* **TO-DO ITEM**: Show each line in the listing below that contains the word "input".

* **EXERCISE MATERIALS**:
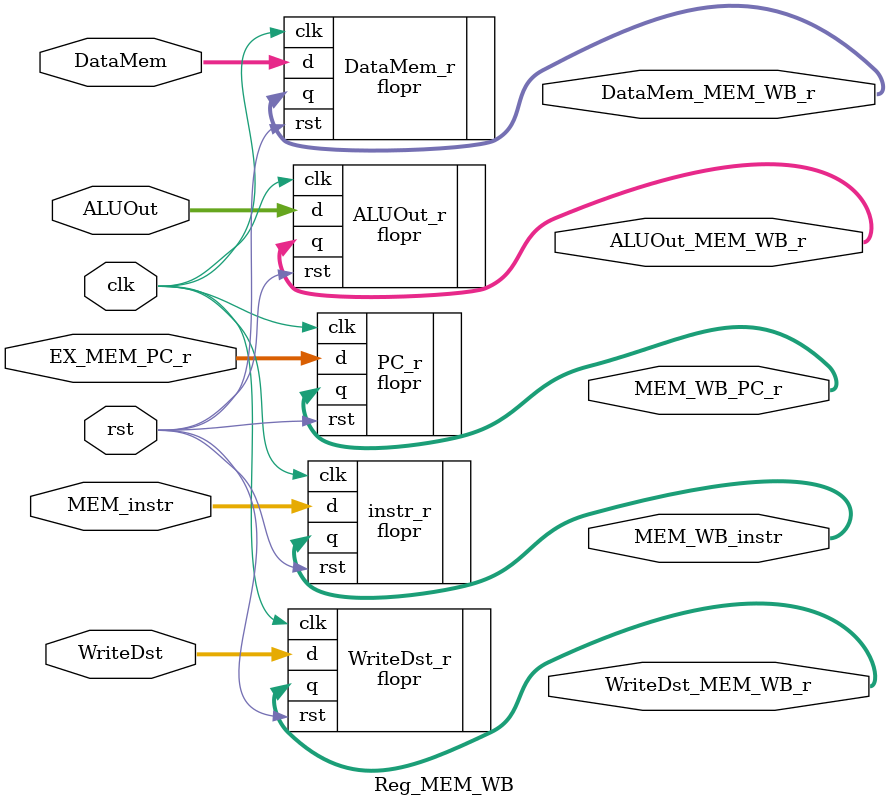
<source format=v>
`include "flopr.v";
module Reg_MEM_WB ( clk, rst,
	MEM_instr, MEM_WB_instr,
	DataMem, DataMem_MEM_WB_r,
	ALUOut, ALUOut_MEM_WB_r,
	WriteDst, WriteDst_MEM_WB_r,
	EX_MEM_PC_r, MEM_WB_PC_r
	);

	input	clk, rst;
	input	[31:0]	MEM_instr;
	input	[31:0]	DataMem;
	input	[31:0]	ALUOut;
	input	[4:0]	WriteDst;
	input	[29:0]	EX_MEM_PC_r;

	output	[31:0]	MEM_WB_instr;
	output	[31:0]	DataMem_MEM_WB_r;
	output	[31:0]	ALUOut_MEM_WB_r;
	output	[4:0]	WriteDst_MEM_WB_r;
	output	[29:0]	MEM_WB_PC_r;

	/*
	flopr #(.WIDTH(32))	PC_Add_r(
		.clk(clk), .rst(rst), .d(EX_MEM_PC_Add_r), .q(MEM_WB_PC_Add_r)
	);*/
	
	flopr #(.WIDTH(32)) instr_r(
		.clk(clk), .rst(rst), .d(MEM_instr), .q(MEM_WB_instr)
	);
	
	flopr #(.WIDTH(32))	DataMem_r(
		.clk(clk), .rst(rst), .d(DataMem), .q(DataMem_MEM_WB_r)
	);

	flopr #(.WIDTH(32))	ALUOut_r(
		.clk(clk), .rst(rst), .d(ALUOut), .q(ALUOut_MEM_WB_r)
	);

	flopr #(.WIDTH(5))	WriteDst_r(
		.clk(clk), .rst(rst), .d(WriteDst), .q(WriteDst_MEM_WB_r)
	);

	flopr #(.WIDTH(30)) PC_r (
		.clk(clk), .rst(rst), .d(EX_MEM_PC_r), .q(MEM_WB_PC_r)
	);

	endmodule

</source>
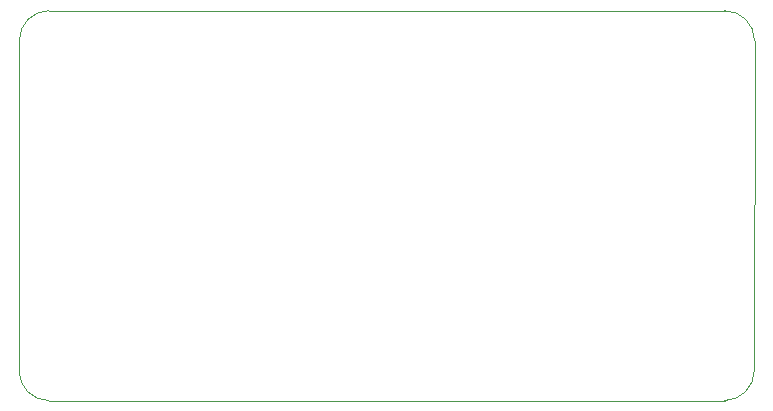
<source format=gm1>
%TF.GenerationSoftware,KiCad,Pcbnew,(6.0.4-0)*%
%TF.CreationDate,2022-04-05T18:33:42+02:00*%
%TF.ProjectId,smart-button,736d6172-742d-4627-9574-746f6e2e6b69,rev?*%
%TF.SameCoordinates,Original*%
%TF.FileFunction,Profile,NP*%
%FSLAX46Y46*%
G04 Gerber Fmt 4.6, Leading zero omitted, Abs format (unit mm)*
G04 Created by KiCad (PCBNEW (6.0.4-0)) date 2022-04-05 18:33:42*
%MOMM*%
%LPD*%
G01*
G04 APERTURE LIST*
%TA.AperFunction,Profile*%
%ADD10C,0.100000*%
%TD*%
G04 APERTURE END LIST*
D10*
X44434000Y-133350000D02*
X44450000Y-105410000D01*
X46974000Y-102870050D02*
G75*
G03*
X44450000Y-105410000I16000J-2539950D01*
G01*
X104172000Y-102870000D02*
X46974000Y-102870000D01*
X44434000Y-133350000D02*
G75*
G03*
X46974000Y-135890000I2540000J0D01*
G01*
X106712000Y-105410000D02*
G75*
G03*
X104172000Y-102870000I-2540000J0D01*
G01*
X104172000Y-135889996D02*
G75*
G03*
X106680000Y-133350000I-32200J2539996D01*
G01*
X104172000Y-135890000D02*
X46974000Y-135890000D01*
X106680000Y-133350000D02*
X106712000Y-105410000D01*
M02*

</source>
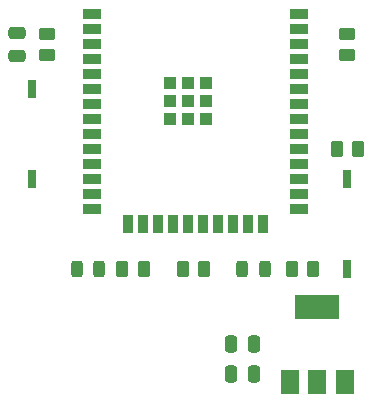
<source format=gbr>
%TF.GenerationSoftware,KiCad,Pcbnew,7.0.9*%
%TF.CreationDate,2024-03-19T08:45:44+01:00*%
%TF.ProjectId,soil_moister_air,736f696c-5f6d-46f6-9973-7465725f6169,rev?*%
%TF.SameCoordinates,Original*%
%TF.FileFunction,Paste,Top*%
%TF.FilePolarity,Positive*%
%FSLAX46Y46*%
G04 Gerber Fmt 4.6, Leading zero omitted, Abs format (unit mm)*
G04 Created by KiCad (PCBNEW 7.0.9) date 2024-03-19 08:45:44*
%MOMM*%
%LPD*%
G01*
G04 APERTURE LIST*
G04 Aperture macros list*
%AMRoundRect*
0 Rectangle with rounded corners*
0 $1 Rounding radius*
0 $2 $3 $4 $5 $6 $7 $8 $9 X,Y pos of 4 corners*
0 Add a 4 corners polygon primitive as box body*
4,1,4,$2,$3,$4,$5,$6,$7,$8,$9,$2,$3,0*
0 Add four circle primitives for the rounded corners*
1,1,$1+$1,$2,$3*
1,1,$1+$1,$4,$5*
1,1,$1+$1,$6,$7*
1,1,$1+$1,$8,$9*
0 Add four rect primitives between the rounded corners*
20,1,$1+$1,$2,$3,$4,$5,0*
20,1,$1+$1,$4,$5,$6,$7,0*
20,1,$1+$1,$6,$7,$8,$9,0*
20,1,$1+$1,$8,$9,$2,$3,0*%
G04 Aperture macros list end*
%ADD10RoundRect,0.250000X0.262500X0.450000X-0.262500X0.450000X-0.262500X-0.450000X0.262500X-0.450000X0*%
%ADD11R,1.500000X2.000000*%
%ADD12R,3.800000X2.000000*%
%ADD13R,0.760000X1.600000*%
%ADD14RoundRect,0.243750X-0.243750X-0.456250X0.243750X-0.456250X0.243750X0.456250X-0.243750X0.456250X0*%
%ADD15RoundRect,0.250000X0.250000X0.475000X-0.250000X0.475000X-0.250000X-0.475000X0.250000X-0.475000X0*%
%ADD16RoundRect,0.250000X0.450000X-0.262500X0.450000X0.262500X-0.450000X0.262500X-0.450000X-0.262500X0*%
%ADD17RoundRect,0.250000X-0.450000X0.262500X-0.450000X-0.262500X0.450000X-0.262500X0.450000X0.262500X0*%
%ADD18RoundRect,0.250000X-0.262500X-0.450000X0.262500X-0.450000X0.262500X0.450000X-0.262500X0.450000X0*%
%ADD19R,1.500000X0.900000*%
%ADD20R,0.900000X1.500000*%
%ADD21R,1.050000X1.050000*%
%ADD22RoundRect,0.250000X0.475000X-0.250000X0.475000X0.250000X-0.475000X0.250000X-0.475000X-0.250000X0*%
G04 APERTURE END LIST*
D10*
%TO.C,R1*%
X152042500Y-106680000D03*
X150217500Y-106680000D03*
%TD*%
D11*
%TO.C,U2*%
X150100000Y-116180000D03*
X152400000Y-116180000D03*
D12*
X152400000Y-109880000D03*
D11*
X154700000Y-116180000D03*
%TD*%
D13*
%TO.C,SW1*%
X128270000Y-91440000D03*
X128270000Y-99060000D03*
%TD*%
D14*
%TO.C,D1*%
X132055000Y-106680000D03*
X133930000Y-106680000D03*
%TD*%
D15*
%TO.C,C2*%
X147000000Y-115570000D03*
X145100000Y-115570000D03*
%TD*%
D16*
%TO.C,R3*%
X154940000Y-88542500D03*
X154940000Y-86717500D03*
%TD*%
D13*
%TO.C,SW2*%
X154940000Y-99060000D03*
X154940000Y-106680000D03*
%TD*%
D15*
%TO.C,C3*%
X147000000Y-113030000D03*
X145100000Y-113030000D03*
%TD*%
D17*
%TO.C,R2*%
X129540000Y-86717500D03*
X129540000Y-88542500D03*
%TD*%
D18*
%TO.C,R4*%
X154027500Y-96520000D03*
X155852500Y-96520000D03*
%TD*%
D19*
%TO.C,U1*%
X133350000Y-85090000D03*
X133350000Y-86360000D03*
X133350000Y-87630000D03*
X133350000Y-88900000D03*
X133350000Y-90170000D03*
X133350000Y-91440000D03*
X133350000Y-92710000D03*
X133350000Y-93980000D03*
X133350000Y-95250000D03*
X133350000Y-96520000D03*
X133350000Y-97790000D03*
X133350000Y-99060000D03*
X133350000Y-100330000D03*
X133350000Y-101600000D03*
D20*
X136390000Y-102850000D03*
X137660000Y-102850000D03*
X138930000Y-102850000D03*
X140200000Y-102850000D03*
X141470000Y-102850000D03*
X142740000Y-102850000D03*
X144010000Y-102850000D03*
X145280000Y-102850000D03*
X146550000Y-102850000D03*
X147820000Y-102850000D03*
D19*
X150850000Y-101600000D03*
X150850000Y-100330000D03*
X150850000Y-99060000D03*
X150850000Y-97790000D03*
X150850000Y-96520000D03*
X150850000Y-95250000D03*
X150850000Y-93980000D03*
X150850000Y-92710000D03*
X150850000Y-91440000D03*
X150850000Y-90170000D03*
X150850000Y-88900000D03*
X150850000Y-87630000D03*
X150850000Y-86360000D03*
X150850000Y-85090000D03*
D21*
X139895000Y-90905000D03*
X139895000Y-92430000D03*
X139895000Y-93955000D03*
X141420000Y-90905000D03*
X141420000Y-92430000D03*
X141420000Y-93955000D03*
X142945000Y-90905000D03*
X142945000Y-92430000D03*
X142945000Y-93955000D03*
%TD*%
D14*
%TO.C,D2*%
X146050000Y-106680000D03*
X147925000Y-106680000D03*
%TD*%
D18*
%TO.C,R5*%
X140995000Y-106680000D03*
X142820000Y-106680000D03*
%TD*%
%TO.C,R6*%
X135890000Y-106680000D03*
X137715000Y-106680000D03*
%TD*%
D22*
%TO.C,C1*%
X127000000Y-88580000D03*
X127000000Y-86680000D03*
%TD*%
M02*

</source>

* **EXERCISE SOLUTION**:
	input	clk, rst;
	input	[31:0]	MEM_instr;
	input	[31:0]	DataMem;
	input	[31:0]	ALUOut;
	input	[4:0]	WriteDst;
	input	[29:0]	EX_MEM_PC_r;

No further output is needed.